# My tiny MAC collection~ couple of pictures



## vikitty (Dec 24, 2008)

Not pictured: Recent online order yet to arrive (Most Popular l/s, 219 brush, and Macroviolet fluidline) and today's haul (Flip eyeshadow, She Loves Candy lipglass, Urgent! slimshine, 4-pan palette, Cleanse Off Oil) and brush cleanser.


----------



## snowflakelashes (Dec 24, 2008)

Ohh nice, i love the sci fi books in the backdrop too :-D


----------



## vikitty (Dec 24, 2008)

hehe. guess it would have been more fitting to photograph them a shelf above in front of my Gossip Girl/A List/It Girl/chick lit books. 

Doctor Who FTW!


----------



## MrsRjizzle (Dec 24, 2008)

great collection! Hope you get the 187! Press your pigments over the holiday and fill in your palette! its easy and fun!!!


----------



## vikitty (Dec 24, 2008)

hehe yup I just have to get my butt over to michaels and get some magnets,,, and maybe order some pans from ebay! shipping to canada always takes so long tho


----------



## HockeyChick04 (Dec 27, 2008)

You get extra cool points from me for the Doctor Who books! Lovely collection!


----------



## chocobon (Dec 27, 2008)

Great collection!


----------



## SiCiLyGiRl (Dec 27, 2008)

nice start


----------



## vikitty (Dec 27, 2008)

Thank you! 
	

	
	
		
		

		
		
	


	




 I hope to be adding to it very soon!


----------



## makeupgrl8 (Dec 27, 2008)

Thats a good start!


----------



## vikitty (Dec 27, 2008)

I have Hue and Bare on the way from swaps so I am excited! Oh, and Nylon.


----------



## civicbabe627 (Dec 28, 2008)

Yay! I am so excited for you. 
	

	
	
		
		

		
		
	


	




 Those lipsticks are really pretty!


----------



## angi (Dec 29, 2008)

**Dataset extract**
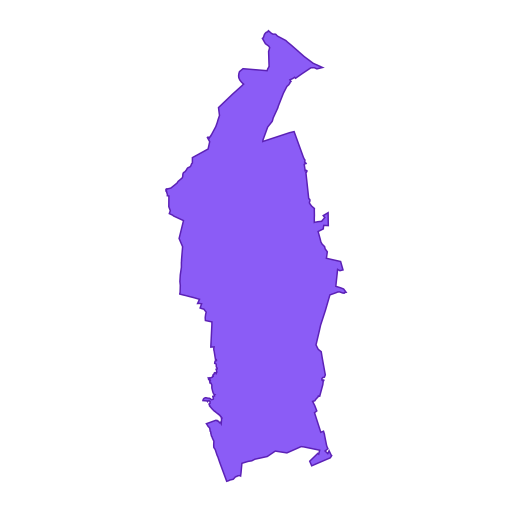 El Marqués, Querétaro, Mexico (Equal Earth projection)
{"feature_id": "50627088B31267515785152", "entity_name": "El Marqués", "entity_type": "district", "adm_level": 2, "iso_a3": "MEX", "parent_name": "Mexico", "parent_adm1": "Querétaro", "projection": "equal_earth", "projection_center": [-100.296, 20.736], "detail": "fine", "context": "isolated", "style": "filled", "palette": "violet", "viewbox_px": 512, "rotation_deg": 0, "n_neighbors": 0, "source": "geoboundaries", "source_scale": "gbopen_adm2", "svg_char_len": 5919}
<svg xmlns="http://www.w3.org/2000/svg" viewBox="0 0 512 512"><path d="M281.3,38.1L277.8,36.3L276.7,35.4L276.0,34.5L275.1,34.1L273.2,34.2L271.5,33.4L268.4,30.7L267.6,31.9L266.4,32.2L265.5,33.0L264.5,34.3L264.0,35.7L263.4,37.6L262.4,38.4L265.4,43.7L268.6,46.0L269.7,47.6L268.6,51.5L269.0,63.9L269.1,66.6L268.7,67.0L268.5,67.6L267.7,68.9L267.1,70.7L243.0,68.7L239.5,71.6L238.9,73.5L238.6,75.9L238.8,77.7L239.8,80.0L241.6,82.3L243.6,84.1L242.9,84.7L242.3,85.4L232.5,94.2L218.5,107.6L219.5,115.5L217.9,120.2L217.3,122.4L215.8,126.6L211.0,135.6L210.9,135.5L209.6,137.5L209.6,137.4L209.1,137.2L208.5,137.4L208.3,137.3L208.0,137.6L207.6,137.3L207.4,137.5L209.7,141.7L208.1,149.0L192.4,157.6L192.4,162.9L191.6,163.8L190.8,165.9L190.2,166.7L187.7,167.9L187.2,168.5L186.9,169.0L186.7,169.3L186.7,169.5L186.2,170.2L184.9,171.8L183.5,172.6L182.9,174.0L182.7,176.6L182.3,177.8L178.1,181.4L177.1,183.0L174.2,185.4L170.8,188.1L167.9,188.8L166.5,188.9L166.6,189.4L166.8,189.5L166.6,189.9L165.9,189.9L166.0,191.0L166.3,191.0L166.4,191.6L166.8,192.0L166.7,192.2L166.8,192.7L167.3,194.1L167.4,195.0L167.3,195.7L168.9,196.0L168.8,206.7L170.3,210.7L169.3,213.6L172.7,215.2L173.6,216.0L183.5,220.6L179.1,238.5L182.6,246.7L181.5,260.2L181.6,260.3L181.4,262.4L181.4,267.3L180.3,274.7L179.9,281.5L180.3,285.4L180.1,292.4L179.8,293.4L179.8,294.1L194.0,297.7L199.5,299.3L197.6,303.5L197.8,303.5L199.3,303.4L201.6,303.8L200.1,308.0L202.3,308.8L203.8,309.1L206.2,312.2L205.7,314.0L205.3,316.7L205.2,317.7L205.4,320.5L211.9,321.9L211.9,324.4L210.8,347.1L214.1,346.9L213.9,348.0L213.7,348.9L213.9,350.3L214.1,350.9L215.6,360.3L216.2,360.2L216.4,360.0L216.5,360.6L216.0,360.8L215.2,361.1L215.1,361.6L214.8,362.0L214.8,362.3L214.7,363.4L215.3,363.5L215.6,363.7L215.9,363.9L216.1,364.3L216.3,364.8L216.2,365.9L216.3,366.7L216.6,367.3L217.1,368.1L217.2,368.9L216.1,369.2L216.1,369.3L216.3,369.3L216.8,372.2L216.1,373.6L215.6,372.7L215.0,372.6L214.8,372.6L214.4,372.9L214.3,373.2L214.0,373.8L214.0,374.1L213.7,374.6L213.5,374.8L213.3,374.7L212.9,375.1L213.0,375.4L212.9,375.9L213.0,376.1L213.1,376.3L212.6,376.5L212.6,376.9L212.3,377.2L212.0,377.4L211.3,377.5L210.8,377.8L210.2,377.8L210.1,378.0L209.9,378.1L209.7,377.9L209.6,378.0L209.3,377.9L209.0,377.9L208.7,378.0L208.3,377.9L208.6,379.4L209.9,379.2L210.0,379.9L210.2,380.3L209.9,380.3L210.1,380.6L209.6,380.7L210.0,382.0L209.8,382.1L209.9,382.4L210.0,382.8L210.2,382.7L210.4,383.1L210.8,383.0L211.1,383.4L211.8,385.0L211.9,386.1L211.8,386.5L211.8,387.0L211.9,388.3L212.9,392.2L213.6,393.9L214.1,394.4L214.6,394.6L214.4,394.7L214.4,394.8L214.5,394.9L214.5,395.3L214.4,395.5L214.5,395.9L212.2,396.5L212.6,396.6L212.9,396.9L213.1,397.2L213.3,397.6L213.4,398.3L213.3,398.8L213.3,399.1L213.0,399.3L211.4,399.7L211.1,399.6L210.6,399.0L210.3,398.7L209.7,398.4L209.2,398.2L208.0,398.2L205.9,397.7L205.2,397.8L204.3,398.2L203.6,398.8L203.2,399.6L202.9,400.4L202.9,400.6L207.0,400.9L207.6,401.7L208.1,401.0L208.3,400.8L209.0,400.5L210.1,401.6L210.0,402.5L210.0,403.2L210.0,403.4L209.0,404.0L209.1,404.5L210.0,406.1L209.8,406.2L212.2,409.0L214.5,411.3L214.9,411.5L215.2,411.5L215.3,411.8L218.8,414.6L218.8,414.4L219.8,415.2L220.6,416.2L220.4,416.2L221.4,417.6L221.6,418.3L221.9,418.2L221.9,418.5L221.6,418.7L221.7,418.8L221.5,419.6L221.4,421.3L221.2,423.8L220.3,422.3L219.5,422.8L219.4,422.7L218.5,421.2L217.3,421.1L217.2,420.5L215.8,420.3L206.4,423.7L207.3,425.0L207.7,425.7L207.8,426.0L209.7,428.1L210.2,431.3L210.7,431.9L210.8,432.4L210.8,433.4L211.1,434.1L211.1,434.7L211.3,435.2L211.4,435.9L212.1,437.1L212.5,438.4L213.1,439.6L213.3,440.1L213.5,440.3L213.8,441.1L213.9,441.7L213.8,442.3L213.7,445.0L213.8,447.1L213.9,447.6L214.9,449.0L215.3,449.8L217.1,455.3L217.9,457.0L218.9,460.0L219.9,462.9L226.7,481.3L228.9,480.6L229.6,480.1L233.1,479.3L233.3,479.2L235.2,477.1L235.9,476.6L236.2,476.5L236.8,476.5L237.5,475.9L238.5,475.7L239.9,475.6L240.6,476.0L241.0,473.0L241.9,463.3L248.1,461.4L251.8,460.8L254.9,459.2L267.3,456.5L275.1,451.2L275.4,451.1L286.9,452.9L301.1,446.6L303.9,446.9L306.2,447.4L319.7,450.2L318.7,454.1L317.8,453.4L309.7,461.2L311.7,465.8L330.3,457.8L331.7,455.6L331.1,455.0L329.1,450.8L327.8,453.6L325.1,451.0L327.9,448.7L326.8,446.2L326.5,445.0L324.7,436.0L324.4,434.1L323.5,431.2L320.8,432.3L314.5,412.7L316.8,410.9L314.7,405.5L312.6,401.4L314.8,400.8L315.8,399.3L318.3,396.6L318.4,396.0L319.7,396.2L322.8,384.7L323.3,380.6L323.8,380.5L323.8,380.1L323.4,380.0L322.5,379.9L322.4,380.5L322.1,380.3L321.9,379.8L321.8,378.7L322.8,377.5L324.4,377.2L325.3,374.9L322.4,358.9L321.2,351.7L318.2,349.3L316.0,344.9L319.2,331.4L320.6,325.1L325.4,310.4L329.9,294.9L336.1,292.7L337.7,292.0L339.7,291.9L342.6,293.0L344.2,293.2L344.5,292.8L344.5,292.6L346.1,292.3L343.6,289.0L340.9,287.9L335.8,286.3L337.6,269.4L339.9,270.7L343.0,269.9L340.6,261.5L326.4,258.3L327.3,251.8L325.1,248.8L324.6,246.6L322.1,244.1L320.9,242.0L320.3,239.5L318.1,231.5L323.3,228.9L323.4,227.4L323.8,225.4L328.3,225.6L328.1,212.7L323.2,215.6L324.8,217.5L321.6,221.3L317.8,221.7L316.0,222.1L314.8,222.2L314.3,222.4L314.3,217.7L314.4,215.5L314.3,209.7L314.4,208.5L311.6,206.1L310.4,204.5L309.5,203.2L309.4,202.7L309.5,201.9L309.9,201.0L309.9,199.9L309.8,199.6L309.4,199.3L309.4,199.1L309.2,199.0L309.0,198.7L308.7,198.4L305.9,172.6L306.4,172.3L306.8,171.6L307.0,170.9L306.4,170.4L306.0,170.3L305.8,170.4L305.6,170.7L305.2,170.8L304.2,164.3L304.5,164.0L306.1,163.5L305.9,163.1L305.4,162.8L304.8,162.3L304.6,162.0L304.8,161.7L304.9,161.0L304.9,160.1L304.9,159.9L304.4,159.4L303.4,157.3L294.1,131.6L289.5,132.7L262.8,141.5L263.0,139.9L267.7,127.0L270.5,123.5L272.1,121.5L272.5,120.5L273.2,117.9L277.8,107.9L277.8,107.6L278.0,107.3L278.1,106.6L283.4,93.2L286.9,86.4L288.7,84.8L289.9,83.1L289.8,82.5L291.0,81.5L289.9,79.8L292.6,78.6L294.6,77.3L295.5,78.3L302.2,73.6L310.9,67.8L314.3,67.7L316.9,68.9L322.5,67.5L313.2,63.3L304.1,56.5L291.3,45.2L287.5,42.1L285.8,40.5L281.3,38.1Z" fill="#8b5cf6" stroke="#5b21b6" stroke-width="1.5"/></svg>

**Work to complete**
A: Repeat the MAC collection thread word for word, from "## snowflakelashes (Dec" up to and including "Doctor Who FTW!".
B: Carry on the MAC collection thread from the point where it stops.
The data comes from a different source than the MAC collection thread.

**Outputs**
A:
## snowflakelashes (Dec 24, 2008)

Ohh nice, i love the sci fi books in the backdrop too :-D


----------



## vikitty (Dec 24, 2008)

hehe. guess it would have been more fitting to photograph them a shelf above in front of my Gossip Girl/A List/It Girl/chick lit books. 

Doctor Who FTW!

B:
Love your collection, especially your palette, and lipsticks. Could you tell me what the pink lipstick in the middle is? Thanks!


----------



## Jojo Ungh (Dec 29, 2008)

Your lipsticks are gorgeous!


----------



## vikitty (Dec 30, 2008)

Quote:

   Originally Posted by *angi* 

 
_Love your collection, especially your palette, and lipsticks. Could you tell me what the pink lipstick in the middle is? Thanks!_

 
Thanks! The lipsticks are from L to R: Syrup, Sweetie (my very first MAC purchase!) and Dubonnet.


----------



## angi (Dec 30, 2008)

Thanks! I might have to stop myself getting distracted by the LE collections and give sweetie a look next time I'm in MAC. It looks gorgeous.


----------



## n_c (Dec 30, 2008)

Awesome collection, its a great start.


----------



## Choupinette28 (Dec 30, 2008)

Nice collection


----------



## vikitty (Jan 1, 2009)

Thank you! ^_^ I have a bunch more MAC goodies on the way, so I'll have to take an updated photo afterward!


----------



## vikitty (Feb 15, 2009)

Added new pictures


----------



## orkira (Feb 17, 2009)

You have a great collection.


----------



## PinkHearts2314 (Feb 17, 2009)

Pretty lippies!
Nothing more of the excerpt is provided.